The North Carolina Board of Elections decided on Thursday, June 13 not to certify any new voting machines. About 30 percent of the counties in the state including Guilford will have to purchase new voting machines to comply with state law requiring paper ballots for the 2020 elections.
Back in 2013 the North Carolina Legislature passed an elections law which included the requirement that all counties use paper ballots marked by the voter and that portion of the law is set to go into effect in December, 2019. It seems like in the intervening six years, someone in the legislature might have decided that the state should join the 21stCentury where everything is becoming electronic.
In an era where people regularly pay for items with their phones and self-driving vehicles are becoming a reality, at a time when people no longer go to the bank or write checks because their paychecks are electronically deposited and they pay their bills online, the state legislature decided that people should vote with paper ballots.
It is incredibly anachronistic. People communicate with text messages and emails. When was the last time the average person sat down with a piece of paper and pencil and wrote a letter?
The fear is that some foreign agent will hack into the elections system and tamper with the results. Did the legislature never hear the term “stuffing the ballot box.” The term is still used even in the world of electronic voting, but it comes from people actually putting additional paper ballots into the box. Election tampering is not a result of electronic voting.
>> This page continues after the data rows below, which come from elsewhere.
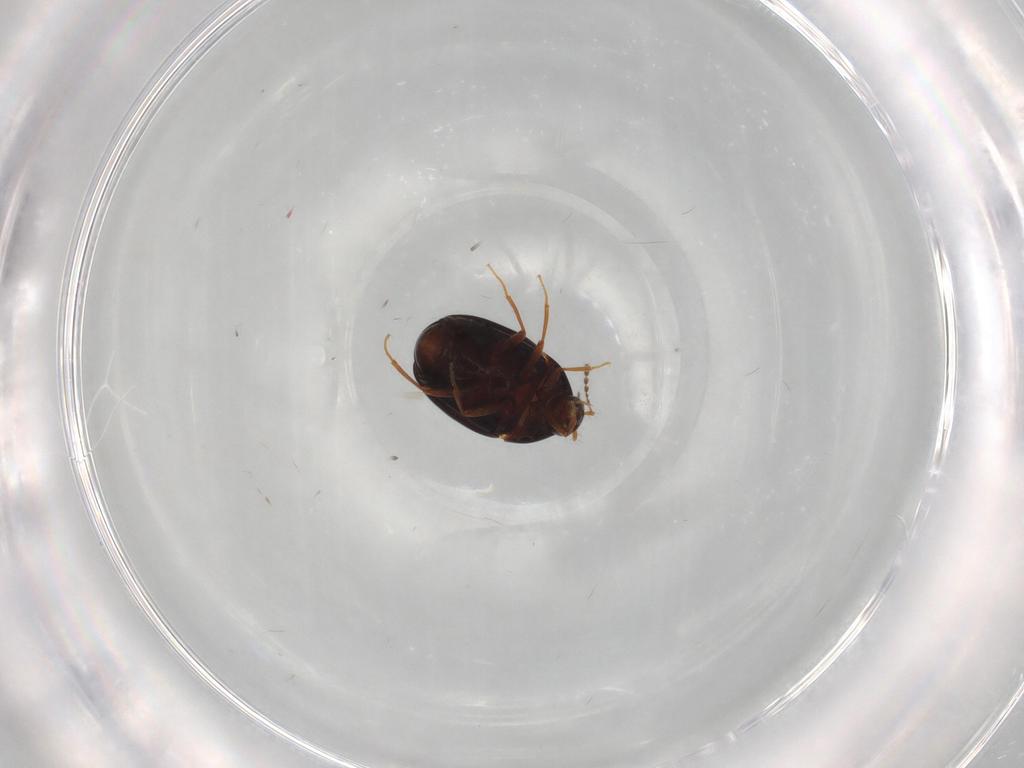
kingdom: Animalia
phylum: Arthropoda
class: Insecta
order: Coleoptera
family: Staphylinidae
It has been around as long as there have been elections.
The 2000 disputed presidential election in Florida involved counting and recounting paper ballots. People do all kinds of weird things with paper ballots. They circle the name instead of coloring in the bubble, or black out one name and put a check mark by the other. If it can be done with a pencil and a piece of paper, it has been done on a ballot and then an elections official has to decide whether the voter made their intentions clear or not.
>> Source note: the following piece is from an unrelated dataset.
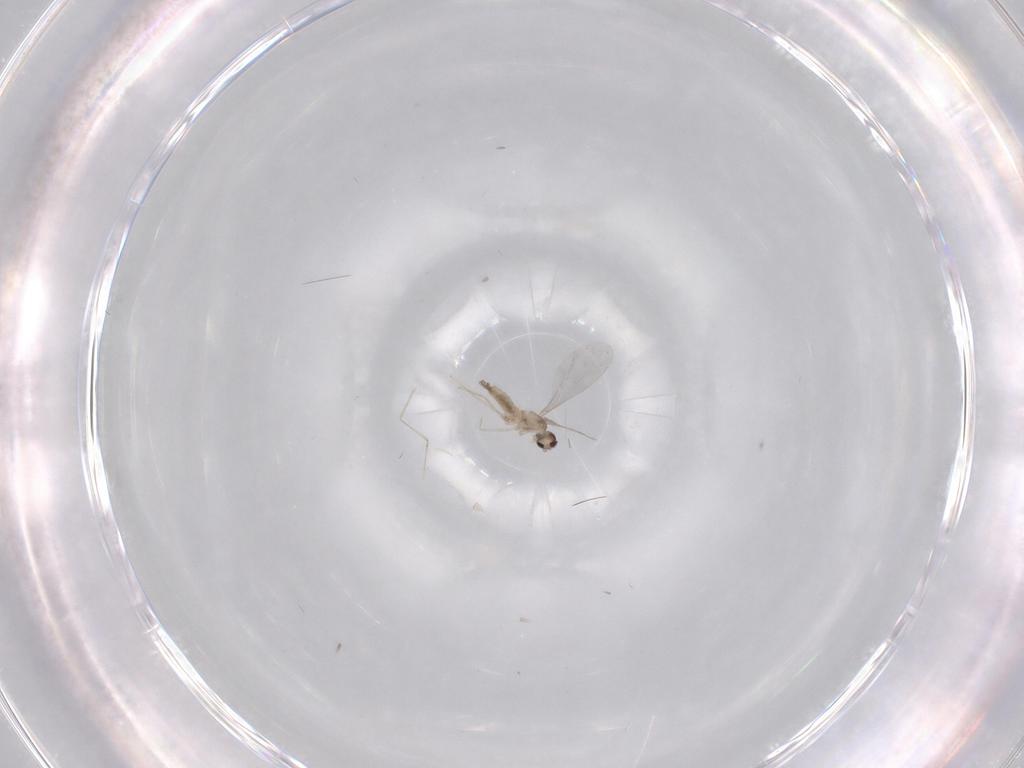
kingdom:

In the North Carolina 9thCongressional district where the results were not certified and a new election is being held, the problem was largely with the paper absentee ballots.
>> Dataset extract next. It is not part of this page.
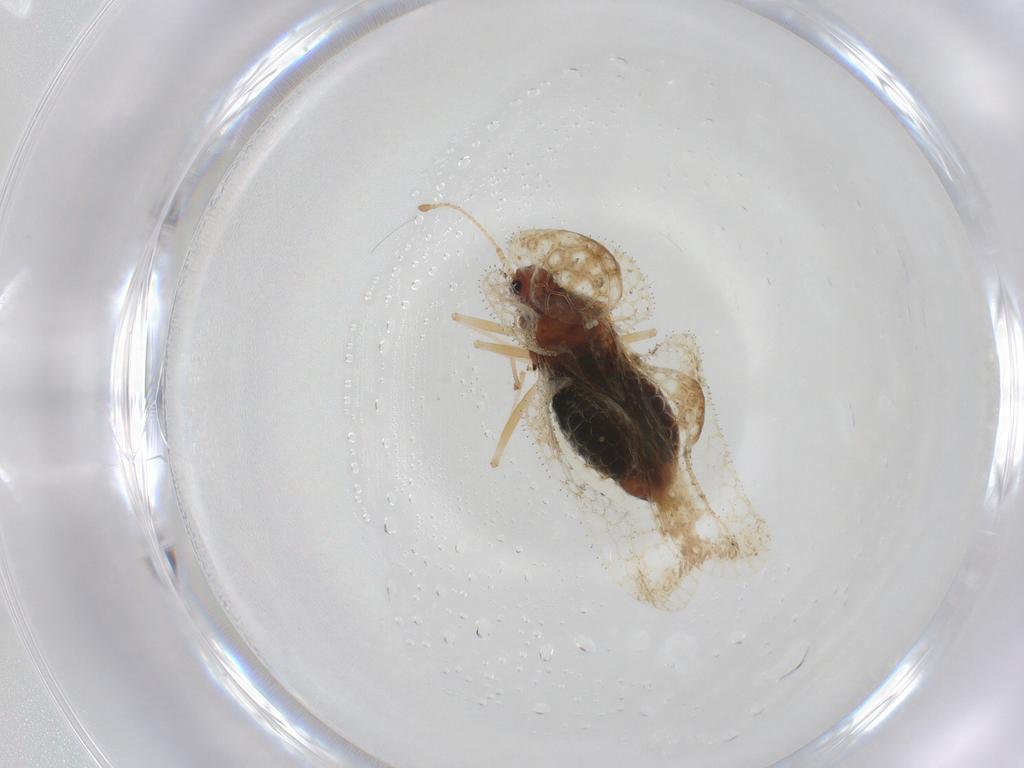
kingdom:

In an infamous write-in campaign for mayor in 1997, people actually took pens and wrote the candidate’s name on the screens of the voting machines. Unfortunately for the candidate those votes didn’t count.
Guilford County uses touch screen electronic voting machines, but they can’t be hacked in the normal sense of the word because they are never connected to the internet. Guilford County Director of Elections Charlie Collicutt said the voting machines aren’t capable of being connected to the internet either by wire or wi-fi.
The votes are collected on an electronic cartridge. Those cartridges are then physically taken to the Board of Elections office and read by another computer that is never hooked up to the internet and spends nonelection days locked in a vault according Collicutt.
The Guilford County touch screen voting machines also produce a paper record of each vote cast. It would seem like that paper record would be enough to satisfy people who don’t trust these “newfangled” computer thingamajigs. But according to the state statute Guilford County will have to purchase new voting machines at a cost of about $8 million, so that the voter marks the ballot. But the law allows a machine to actually mark the ballot at the direction of the voter and then once the ballot is marked the voter will take it out of the machine and put it in a ballot box.
The ballots in the box will then be counted by another computer. In other words, the paper ballots are not going to be counted by hand, so if the worry is that some foreign entity could hack into the voting machines, why couldn’t they hack into the ballot counting machines.
Even if the North Carolina Board of Elections doesn’t approve an electronic voting machine and voters have to take a number 2 pencil to the polls to color in a bubble, those ballots filled out by hand are still going to be counted by a machine.
The state Board of Elections has to make the decision on approving new voting machines because no county can use a voting machine not approved by the state board. However, the 2019 elections in Guilford County will be held on the same touchscreen voting machines that have been used for years.
But the 2020 election where early voting starts in mid-February for the March primary is supposed to be on the new as yet unapproved voting machines. Unless another extension is granted then between whenever the state Board of Elections approves new voting machines and February, Guilford, Alamance, Mecklenburg and a bunch of other counties will have to purchase new voting machines that create paper ballots, train the staff how they work, train the poll workers on the entirely new process and hold as many training sessions as possible for the public.
It could all work, but there are a lot of things that could go wrong with such a short timeline.
A simple amendment to the statute that would allow a paper record of the vote, instead of requiring a paper ballot would make the whole process a lot more reasonable.